Крепкое рукопожатие, я со щелчком поворачиваюсь кругом и иначе как несколько лет спустя, в другой форме и в качестве гостя, в Измайловский полк больше не появляюсь.
По существовавшим неписаным правилам, будучи принятым в один гвардейский полк, выйти офицером в другой было уже невозможно. В каждом полку официально считалось, что из всей русской армии их полк самый лучший, поэтому на всякие колебания в выборе полка смотрели косо. На это обижались совершенно так же, как если бы какая-нибудь девица узнала, что молодой человек не решается, кому сделать предложение, ей или ее подруге.
Помню один случай, когда юнкер Николаевского кавалерийского училища пожелал выйти в Конно-гренадерский полк и был туда принят.

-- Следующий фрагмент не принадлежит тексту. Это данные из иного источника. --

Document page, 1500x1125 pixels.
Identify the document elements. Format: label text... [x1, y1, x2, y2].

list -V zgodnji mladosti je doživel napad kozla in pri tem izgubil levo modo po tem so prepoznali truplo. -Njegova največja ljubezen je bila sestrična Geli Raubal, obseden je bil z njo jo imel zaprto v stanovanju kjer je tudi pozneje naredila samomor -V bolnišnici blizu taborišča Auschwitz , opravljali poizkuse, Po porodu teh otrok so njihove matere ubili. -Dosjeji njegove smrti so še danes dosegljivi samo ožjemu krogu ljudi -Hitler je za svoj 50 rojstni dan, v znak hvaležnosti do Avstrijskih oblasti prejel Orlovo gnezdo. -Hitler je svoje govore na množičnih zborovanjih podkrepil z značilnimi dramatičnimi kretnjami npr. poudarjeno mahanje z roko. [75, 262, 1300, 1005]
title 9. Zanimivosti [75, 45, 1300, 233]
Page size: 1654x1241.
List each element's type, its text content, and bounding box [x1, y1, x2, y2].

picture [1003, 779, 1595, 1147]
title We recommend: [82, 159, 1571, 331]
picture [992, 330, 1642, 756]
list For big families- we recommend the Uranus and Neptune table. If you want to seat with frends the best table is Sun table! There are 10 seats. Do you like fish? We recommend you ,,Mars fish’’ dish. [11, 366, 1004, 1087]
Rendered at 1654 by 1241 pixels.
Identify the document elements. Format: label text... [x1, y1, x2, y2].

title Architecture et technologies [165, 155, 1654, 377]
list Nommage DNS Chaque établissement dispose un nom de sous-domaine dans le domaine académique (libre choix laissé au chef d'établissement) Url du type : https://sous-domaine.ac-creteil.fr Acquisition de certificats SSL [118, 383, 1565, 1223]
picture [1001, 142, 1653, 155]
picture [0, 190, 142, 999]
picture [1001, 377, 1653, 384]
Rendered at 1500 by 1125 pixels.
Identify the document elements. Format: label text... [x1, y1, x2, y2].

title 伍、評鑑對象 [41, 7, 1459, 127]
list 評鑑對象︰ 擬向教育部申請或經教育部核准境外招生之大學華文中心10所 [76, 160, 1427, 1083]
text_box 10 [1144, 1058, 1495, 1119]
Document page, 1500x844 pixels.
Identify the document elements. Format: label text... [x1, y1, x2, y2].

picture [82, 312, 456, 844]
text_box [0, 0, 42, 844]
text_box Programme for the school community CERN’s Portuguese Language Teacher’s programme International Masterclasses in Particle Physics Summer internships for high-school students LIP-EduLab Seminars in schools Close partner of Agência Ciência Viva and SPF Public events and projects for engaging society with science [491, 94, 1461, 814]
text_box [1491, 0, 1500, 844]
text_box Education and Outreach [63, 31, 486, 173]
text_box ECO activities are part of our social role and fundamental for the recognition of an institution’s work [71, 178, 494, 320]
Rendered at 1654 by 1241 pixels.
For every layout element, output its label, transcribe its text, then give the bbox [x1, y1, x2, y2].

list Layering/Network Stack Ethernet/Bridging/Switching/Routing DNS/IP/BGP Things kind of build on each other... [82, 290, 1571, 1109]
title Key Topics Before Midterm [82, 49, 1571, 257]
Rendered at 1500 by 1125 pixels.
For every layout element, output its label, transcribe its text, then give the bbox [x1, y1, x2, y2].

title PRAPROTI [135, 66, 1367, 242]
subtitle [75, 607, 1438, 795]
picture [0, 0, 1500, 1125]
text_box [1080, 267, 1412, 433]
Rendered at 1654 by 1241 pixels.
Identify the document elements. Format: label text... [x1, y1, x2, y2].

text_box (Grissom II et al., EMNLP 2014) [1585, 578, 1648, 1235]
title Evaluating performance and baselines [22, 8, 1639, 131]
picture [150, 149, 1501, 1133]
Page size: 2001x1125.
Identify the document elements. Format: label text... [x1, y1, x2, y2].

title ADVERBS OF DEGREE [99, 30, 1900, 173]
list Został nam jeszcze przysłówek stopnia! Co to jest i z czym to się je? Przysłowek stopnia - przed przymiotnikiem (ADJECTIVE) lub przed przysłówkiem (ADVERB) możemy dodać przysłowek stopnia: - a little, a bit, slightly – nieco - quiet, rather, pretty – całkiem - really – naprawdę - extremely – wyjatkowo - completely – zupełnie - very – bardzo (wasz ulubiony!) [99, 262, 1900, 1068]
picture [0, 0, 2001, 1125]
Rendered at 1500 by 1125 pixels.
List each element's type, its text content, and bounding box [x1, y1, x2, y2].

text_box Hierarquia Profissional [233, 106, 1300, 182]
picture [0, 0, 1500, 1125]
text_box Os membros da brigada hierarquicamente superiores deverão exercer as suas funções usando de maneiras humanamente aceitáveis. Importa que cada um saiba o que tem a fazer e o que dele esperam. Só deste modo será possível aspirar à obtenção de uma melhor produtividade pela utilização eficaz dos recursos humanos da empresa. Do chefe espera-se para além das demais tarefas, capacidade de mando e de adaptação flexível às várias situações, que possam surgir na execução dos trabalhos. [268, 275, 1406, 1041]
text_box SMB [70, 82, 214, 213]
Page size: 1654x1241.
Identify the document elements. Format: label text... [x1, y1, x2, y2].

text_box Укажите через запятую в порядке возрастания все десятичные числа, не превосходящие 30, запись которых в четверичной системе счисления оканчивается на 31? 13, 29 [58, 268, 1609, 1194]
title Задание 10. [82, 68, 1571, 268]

Потом ему вдруг показалось, что в гвардейских уланах служить приятнее, и он сунулся в Уланский полк. Но там узнали, что раньше он представлялся конно-гренадерам, и его не приняли. На его беду, и конно-гренадерам стало известно, что, будучи принят у них, он пытался поступить к соседям, и прием его был аннулирован. Дорога в гвардию молодому человеку оказалась закрыта, и ему пришлось выйти в кавалерийский полк на Украине, где его приключений не знали. Яркий пример того, как неопытные юноши могли сесть между двух стульев.
Таким образом, если бы измайловский адъютант поторопился и пустил бы дело о моем приеме в ход тогда же, вместо того, чтобы отложить его на год, я носил бы белый околыш вместо синего, и вся моя последующая жизнь могла бы сложиться иначе.
Зимой 1904 года из Москвы в Петербург приехал по делам мой родственник и остановился у своего приятеля, капитана Семеновского полка П-ва. П-в был холост, жил широко и занимал большую квартиру в офицерском доме на Загородном, где всегда имелась свободная комната «для гостей». Из училища я ходил в отпуск к одному из старых друзей нашей семьи, тоже старому холостяку, но, узнав о приезде родственника, в одно из воскресений отправился его навестить, и с этого дня началось мое близкое знакомство с Семеновским полком.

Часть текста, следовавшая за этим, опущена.